(Machine-readable electronics designs)

····················

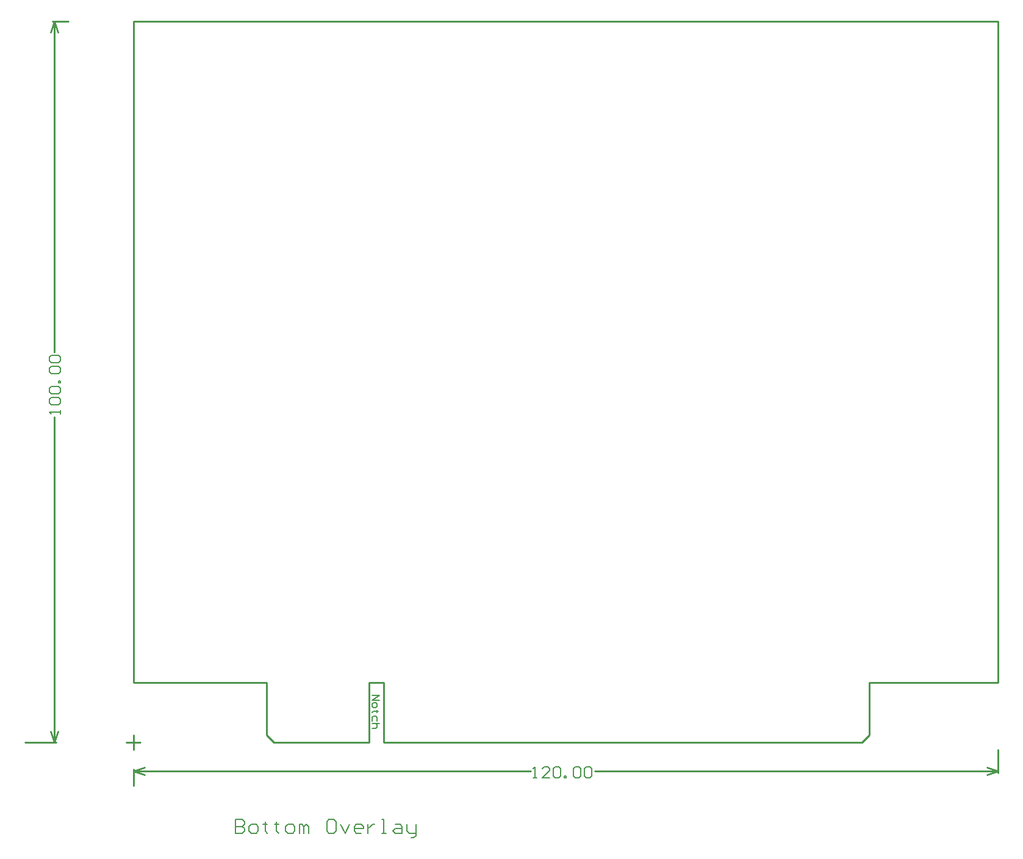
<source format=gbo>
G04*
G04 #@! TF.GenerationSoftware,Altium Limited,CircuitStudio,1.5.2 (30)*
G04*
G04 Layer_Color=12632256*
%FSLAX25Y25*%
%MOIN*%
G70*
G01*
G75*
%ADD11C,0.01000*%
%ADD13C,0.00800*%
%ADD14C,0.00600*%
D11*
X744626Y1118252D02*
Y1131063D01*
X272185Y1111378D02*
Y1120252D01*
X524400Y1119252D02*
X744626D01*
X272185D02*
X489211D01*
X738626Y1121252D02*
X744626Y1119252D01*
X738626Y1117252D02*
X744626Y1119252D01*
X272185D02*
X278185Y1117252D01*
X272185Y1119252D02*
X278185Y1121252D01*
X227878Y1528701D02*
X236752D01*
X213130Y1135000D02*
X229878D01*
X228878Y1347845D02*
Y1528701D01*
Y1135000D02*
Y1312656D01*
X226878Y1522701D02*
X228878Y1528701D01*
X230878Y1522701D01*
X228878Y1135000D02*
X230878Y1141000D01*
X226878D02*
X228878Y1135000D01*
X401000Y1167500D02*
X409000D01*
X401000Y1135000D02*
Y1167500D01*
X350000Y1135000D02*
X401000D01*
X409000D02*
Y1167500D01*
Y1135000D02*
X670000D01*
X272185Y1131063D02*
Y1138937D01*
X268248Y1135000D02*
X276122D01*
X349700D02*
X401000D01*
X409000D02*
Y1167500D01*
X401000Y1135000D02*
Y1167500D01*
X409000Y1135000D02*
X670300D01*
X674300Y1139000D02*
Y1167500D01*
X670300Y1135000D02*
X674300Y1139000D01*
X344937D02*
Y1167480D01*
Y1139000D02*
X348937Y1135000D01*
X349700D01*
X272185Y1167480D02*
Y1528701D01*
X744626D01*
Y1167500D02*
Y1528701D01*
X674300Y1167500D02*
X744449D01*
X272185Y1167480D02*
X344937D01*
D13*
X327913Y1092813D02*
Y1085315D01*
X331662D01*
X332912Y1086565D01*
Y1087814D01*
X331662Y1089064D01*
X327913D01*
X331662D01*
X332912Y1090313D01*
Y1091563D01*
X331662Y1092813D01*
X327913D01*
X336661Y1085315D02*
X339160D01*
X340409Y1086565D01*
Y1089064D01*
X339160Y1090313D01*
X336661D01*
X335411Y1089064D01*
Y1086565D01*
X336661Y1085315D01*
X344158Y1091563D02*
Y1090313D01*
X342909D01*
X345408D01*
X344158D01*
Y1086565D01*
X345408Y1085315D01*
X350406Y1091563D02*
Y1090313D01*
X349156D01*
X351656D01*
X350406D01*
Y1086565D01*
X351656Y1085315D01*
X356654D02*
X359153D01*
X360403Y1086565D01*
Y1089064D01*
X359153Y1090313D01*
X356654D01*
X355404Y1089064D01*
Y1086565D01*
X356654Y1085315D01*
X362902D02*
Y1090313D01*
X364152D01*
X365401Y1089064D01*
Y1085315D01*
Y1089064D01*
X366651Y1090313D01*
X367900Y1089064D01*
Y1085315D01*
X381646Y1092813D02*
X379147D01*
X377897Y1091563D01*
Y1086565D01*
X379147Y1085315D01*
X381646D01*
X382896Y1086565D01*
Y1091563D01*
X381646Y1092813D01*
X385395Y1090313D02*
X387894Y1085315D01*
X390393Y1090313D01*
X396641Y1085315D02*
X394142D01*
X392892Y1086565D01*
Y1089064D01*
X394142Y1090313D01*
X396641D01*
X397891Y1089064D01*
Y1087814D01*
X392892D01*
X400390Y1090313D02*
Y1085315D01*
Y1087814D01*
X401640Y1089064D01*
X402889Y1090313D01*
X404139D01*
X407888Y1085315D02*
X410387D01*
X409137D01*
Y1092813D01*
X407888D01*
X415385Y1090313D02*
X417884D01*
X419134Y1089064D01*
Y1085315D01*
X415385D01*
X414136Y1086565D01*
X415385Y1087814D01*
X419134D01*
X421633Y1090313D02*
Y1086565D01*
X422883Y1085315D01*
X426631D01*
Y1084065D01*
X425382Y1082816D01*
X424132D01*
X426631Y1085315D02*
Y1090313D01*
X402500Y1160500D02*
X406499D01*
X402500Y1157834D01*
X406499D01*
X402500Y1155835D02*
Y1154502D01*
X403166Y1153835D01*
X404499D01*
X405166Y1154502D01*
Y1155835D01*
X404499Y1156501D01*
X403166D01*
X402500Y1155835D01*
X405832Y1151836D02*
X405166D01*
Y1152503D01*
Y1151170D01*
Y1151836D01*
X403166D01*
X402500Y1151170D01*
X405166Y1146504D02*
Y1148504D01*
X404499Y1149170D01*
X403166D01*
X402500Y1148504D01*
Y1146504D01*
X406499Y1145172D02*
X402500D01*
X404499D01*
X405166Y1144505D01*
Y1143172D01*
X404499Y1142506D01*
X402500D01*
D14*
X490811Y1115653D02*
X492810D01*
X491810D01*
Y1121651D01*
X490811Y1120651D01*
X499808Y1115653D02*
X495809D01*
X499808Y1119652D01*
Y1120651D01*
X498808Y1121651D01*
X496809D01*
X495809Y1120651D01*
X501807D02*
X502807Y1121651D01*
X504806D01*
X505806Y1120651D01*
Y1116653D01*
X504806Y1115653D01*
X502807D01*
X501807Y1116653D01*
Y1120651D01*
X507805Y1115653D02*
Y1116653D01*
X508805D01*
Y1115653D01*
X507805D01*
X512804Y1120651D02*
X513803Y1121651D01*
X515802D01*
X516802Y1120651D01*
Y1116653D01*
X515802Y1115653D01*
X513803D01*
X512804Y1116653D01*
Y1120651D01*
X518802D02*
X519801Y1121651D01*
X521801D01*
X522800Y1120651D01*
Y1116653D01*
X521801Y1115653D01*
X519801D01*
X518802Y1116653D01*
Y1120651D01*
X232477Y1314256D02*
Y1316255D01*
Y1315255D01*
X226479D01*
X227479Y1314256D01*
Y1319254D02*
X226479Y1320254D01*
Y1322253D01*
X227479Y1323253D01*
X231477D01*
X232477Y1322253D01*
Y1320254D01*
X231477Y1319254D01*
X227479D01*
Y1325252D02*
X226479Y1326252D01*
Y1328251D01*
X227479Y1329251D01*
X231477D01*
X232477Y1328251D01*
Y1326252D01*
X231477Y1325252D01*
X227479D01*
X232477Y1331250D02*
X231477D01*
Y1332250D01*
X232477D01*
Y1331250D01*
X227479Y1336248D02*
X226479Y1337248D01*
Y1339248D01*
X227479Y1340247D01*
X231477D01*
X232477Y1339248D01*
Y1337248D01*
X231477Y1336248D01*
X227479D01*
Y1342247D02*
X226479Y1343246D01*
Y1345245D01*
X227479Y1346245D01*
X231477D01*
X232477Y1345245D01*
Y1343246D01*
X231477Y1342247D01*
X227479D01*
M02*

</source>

····················

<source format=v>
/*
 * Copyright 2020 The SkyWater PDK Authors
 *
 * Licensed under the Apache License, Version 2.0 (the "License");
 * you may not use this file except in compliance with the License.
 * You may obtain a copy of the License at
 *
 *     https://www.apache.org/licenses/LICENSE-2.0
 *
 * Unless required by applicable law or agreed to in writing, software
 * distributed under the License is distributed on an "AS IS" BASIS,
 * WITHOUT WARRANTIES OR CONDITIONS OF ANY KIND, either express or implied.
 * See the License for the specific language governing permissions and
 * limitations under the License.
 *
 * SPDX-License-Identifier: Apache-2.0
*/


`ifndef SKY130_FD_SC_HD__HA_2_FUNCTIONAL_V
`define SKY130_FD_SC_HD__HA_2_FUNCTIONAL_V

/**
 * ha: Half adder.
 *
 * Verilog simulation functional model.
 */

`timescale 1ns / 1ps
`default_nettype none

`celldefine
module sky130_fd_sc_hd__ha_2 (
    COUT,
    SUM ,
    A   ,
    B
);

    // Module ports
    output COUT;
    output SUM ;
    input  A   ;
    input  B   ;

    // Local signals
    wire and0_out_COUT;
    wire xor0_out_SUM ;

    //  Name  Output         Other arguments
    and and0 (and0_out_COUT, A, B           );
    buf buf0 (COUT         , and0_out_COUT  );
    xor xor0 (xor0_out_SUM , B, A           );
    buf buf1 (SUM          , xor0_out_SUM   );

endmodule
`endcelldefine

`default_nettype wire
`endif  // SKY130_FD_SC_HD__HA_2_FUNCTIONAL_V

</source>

····················

**Instructions for the task**. Set down, unchanged, only those lines above that fall between the line with "X738626Y1117252D02*" and the line with "X356654D01*", the two end lines included.

**Solution for this problem**.
X738626Y1117252D02*
X744626Y1119252D01*
X272185D02*
X278185Y1117252D01*
X272185Y1119252D02*
X278185Y1121252D01*
X227878Y1528701D02*
X236752D01*
X213130Y1135000D02*
X229878D01*
X228878Y1347845D02*
Y1528701D01*
Y1135000D02*
Y1312656D01*
X226878Y1522701D02*
X228878Y1528701D01*
X230878Y1522701D01*
X228878Y1135000D02*
X230878Y1141000D01*
X226878D02*
X228878Y1135000D01*
X401000Y1167500D02*
X409000D01*
X401000Y1135000D02*
Y1167500D01*
X350000Y1135000D02*
X401000D01*
X409000D02*
Y1167500D01*
Y1135000D02*
X670000D01*
X272185Y1131063D02*
Y1138937D01*
X268248Y1135000D02*
X276122D01*
X349700D02*
X401000D01*
X409000D02*
Y1167500D01*
X401000Y1135000D02*
Y1167500D01*
X409000Y1135000D02*
X670300D01*
X674300Y1139000D02*
Y1167500D01*
X670300Y1135000D02*
X674300Y1139000D01*
X344937D02*
Y1167480D01*
Y1139000D02*
X348937Y1135000D01*
X349700D01*
X272185Y1167480D02*
Y1528701D01*
X744626D01*
Y1167500D02*
Y1528701D01*
X674300Y1167500D02*
X744449D01*
X272185Y1167480D02*
X344937D01*
D13*
X327913Y1092813D02*
Y1085315D01*
X331662D01*
X332912Y1086565D01*
Y1087814D01*
X331662Y1089064D01*
X327913D01*
X331662D01*
X332912Y1090313D01*
Y1091563D01*
X331662Y1092813D01*
X327913D01*
X336661Y1085315D02*
X339160D01*
X340409Y1086565D01*
Y1089064D01*
X339160Y1090313D01*
X336661D01*
X335411Y1089064D01*
Y1086565D01*
X336661Y1085315D01*
X344158Y1091563D02*
Y1090313D01*
X342909D01*
X345408D01*
X344158D01*
Y1086565D01*
X345408Y1085315D01*
X350406Y1091563D02*
Y1090313D01*
X349156D01*
X351656D01*
X350406D01*
Y1086565D01*
X351656Y1085315D01*
X356654D02*
X359153D01*
X360403Y1086565D01*
Y1089064D01*
X359153Y1090313D01*
X356654D01*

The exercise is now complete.